What bank holiday? Up to one third of British employees will be working tomorrow. And the "workaholics" will not be highly paid City brokers and company bosses - the majority being forced to give up their August bank holiday and a rare three-day weekend will be ordinary staff members.

According to figures from the Labour Force Survey, 7,600,000 workers, about 31.5 per cent of all employees, are forced to work at least one bank holiday during the year.

This weekend, as thousands of Britons went abroad to escape the rain, thousands of nurses, train and bus drivers and security staff, as well as the police and the armed forces stayed on duty. They make up the "essential" services. But also staying put were 20 per cent of the country's construction workers, 25 per cent of manufacturing workers, 35 per cent of machine operators and 40 per cent of retail staff.

Not only are these employees asked to work, many are penalised if they don't, according to the survey which finds that sales staff and hotel workers are likely to have their pay docked if they refuse to work public holidays.

But John Edmonds, the general secretary of the GMB trade union, is asking employers to honour the bank holiday. "It's time for bosses to give their employees a break. Millions are finding themselves press-ganged into working throughout the holiday, under pain of losing vital income."

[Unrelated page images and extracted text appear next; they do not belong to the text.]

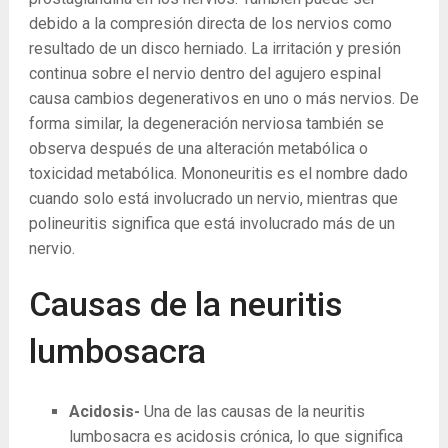
debido a la compresión directa de los nervios como
resultado de un disco herniado. La irritación y presión
continua sobre el nervio dentro del agujero espinal
causa cambios degenerativos en uno o más nervios. De
forma similar, la degeneración nerviosa también se
observa después de una alteración metabólica o
toxicidad metabólica. Mononeuritis es el nombre dado
cuando solo está involucrado un nervio, mientras que
polineuritis significa que está involucrado más de un
nervio.
Causas de la neuritis
lumbosacra
Acidosis-
Una de las causas de la neuritis
lumbosacra es acidosis crónica, lo que significa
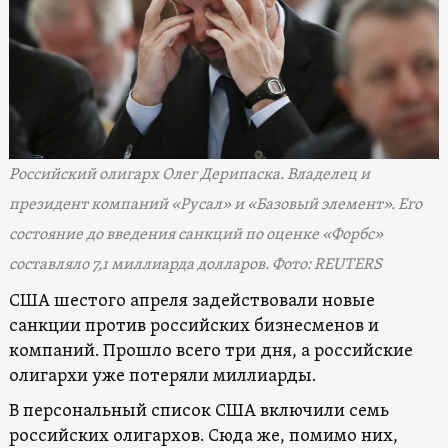
Российский олигарх Олег Дерипаска. Владелец и
президент компаний «Русал» и «Базовый элемент». Его
состояние до введения санкций по оценке «Форбс»
составляло 7,1 миллиарда долларов. Фото: REUTERS
США шестого апреля задействовали новые
санкции против российских бизнесменов и
компаний. Прошло всего три дня, а российские
олигархи уже потеряли миллиарды.
В персональный список США включили семь
российских олигархов. Сюда же, помимо них,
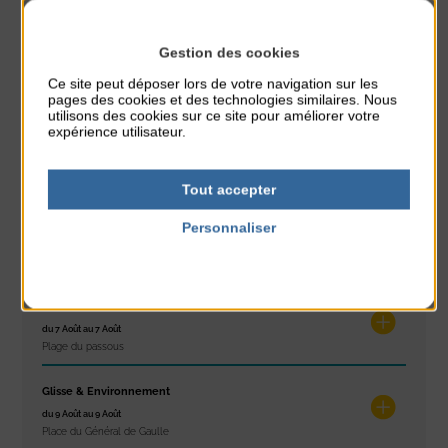
PARTAGER CETTE INFO :
Gestion des cookies
Ce site peut déposer lors de votre navigation sur les
À noter aussi
pages des cookies et des technologies similaires. Nous
utilisons des cookies sur ce site pour améliorer votre
expérience utilisateur.
Réveil musculaire
du 3 Août au 7 Août
Plage du passous
Tout accepter
Stretching
Personnaliser
du 3 Août au 7 Août
Politique de confidentialité
Plage du passous
Concours de châteaux de sable
du 7 Août au 7 Août
Plage du passous
Glisse & Environnement
du 9 Août au 9 Août
Place du Général de Gaulle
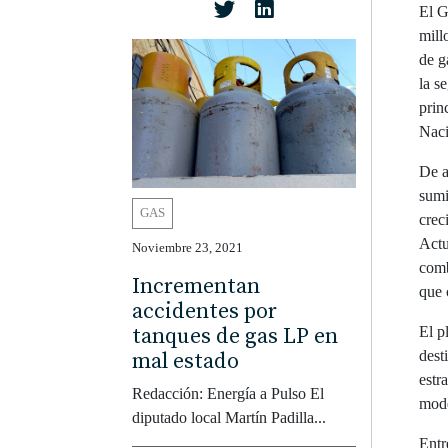
El G
mill
de g
la s
prin
Naci
De a
sumi
GAS
crec
Actu
Noviembre 23, 2021
comb
Incrementan
que 
accidentes por
El p
tanques de gas LP en
dest
mal estado
estr
Redacción: Energía a Pulso El
mode
diputado local Martín Padilla...
Entr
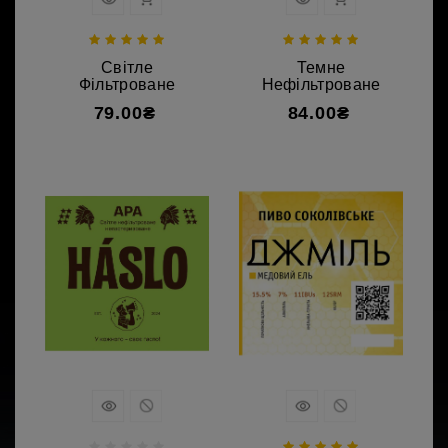
Світле
Темне
Фільтроване
Нефільтроване
79.00₴
84.00₴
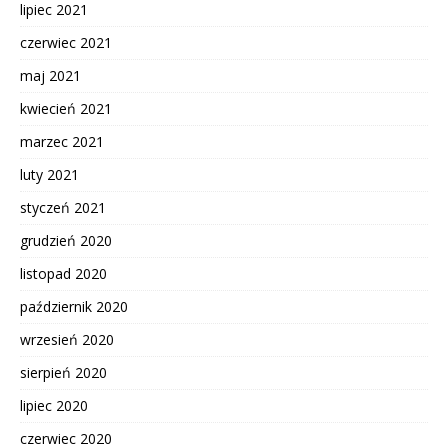
lipiec 2021
czerwiec 2021
maj 2021
kwiecień 2021
marzec 2021
luty 2021
styczeń 2021
grudzień 2020
listopad 2020
październik 2020
wrzesień 2020
sierpień 2020
lipiec 2020
czerwiec 2020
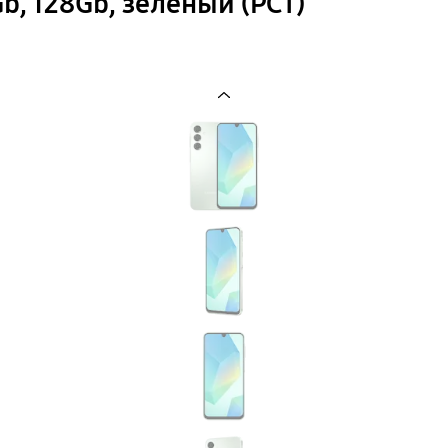
b, 128Gb, зеленый (РСТ)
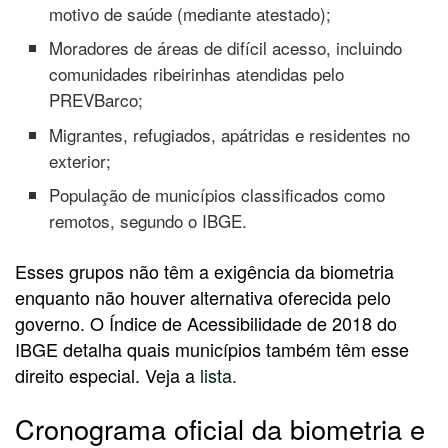
motivo de saúde (mediante atestado);
Moradores de áreas de difícil acesso, incluindo
comunidades ribeirinhas atendidas pelo
PREVBarco;
Migrantes, refugiados, apátridas e residentes no
exterior;
População de municípios classificados como
remotos, segundo o IBGE.
Esses grupos não têm a exigência da biometria
enquanto não houver alternativa oferecida pelo
governo. O Índice de Acessibilidade de 2018 do
IBGE detalha quais municípios também têm esse
direito especial. Veja a
lista.
Cronograma oficial da biometria e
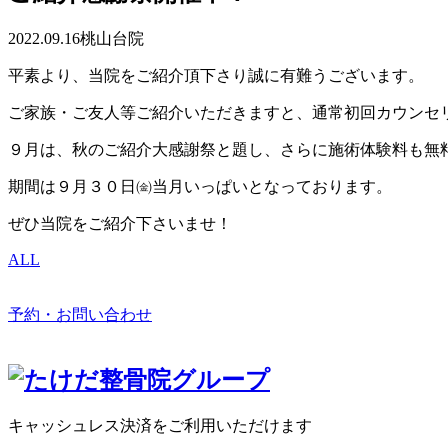
2022.09.16
桃山台院
平素より、当院をご紹介頂下さり誠に有難うございます。
ご家族・ご友人等ご紹介いただきますと、通常初回カウンセリ
９月は、秋のご紹介大感謝祭と題し、さらに施術体験料も無
期間は９月３０日㈮当月いっぱいとなっております。
ぜひ当院をご紹介下さいませ！
ALL
予約・お問い合わせ
キャッシュレス決済をご利用いただけます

Diana Pidwell, a practising psychologist, in Blackpool, Lancashire, said employers were not likely to get the best from their staff by forcing them to work on bank holidays. "People are much more likely to work happily and produce a good day's work if they feel they are considered and asked their opinion and they are not feeling they have got to work - or else," she said.

In the past, factories would often close early on the holiday Friday to ease the exodus from the towns to the seaside. Resorts, from Clacton to Blackpool, would fill up on the Friday night and do a roaring trade until Monday evening, when all would return home at the same time, clogging the roads and making the lead on the early evening news bulletins.

The idea of the bank holiday was that business, especially the City, was supposed to co-operate: if the banks closed, business had to follow suit. But today Britain never really closes. Britons work more hours each day that most other Europeans and have the fewest number of public holidays in the EU.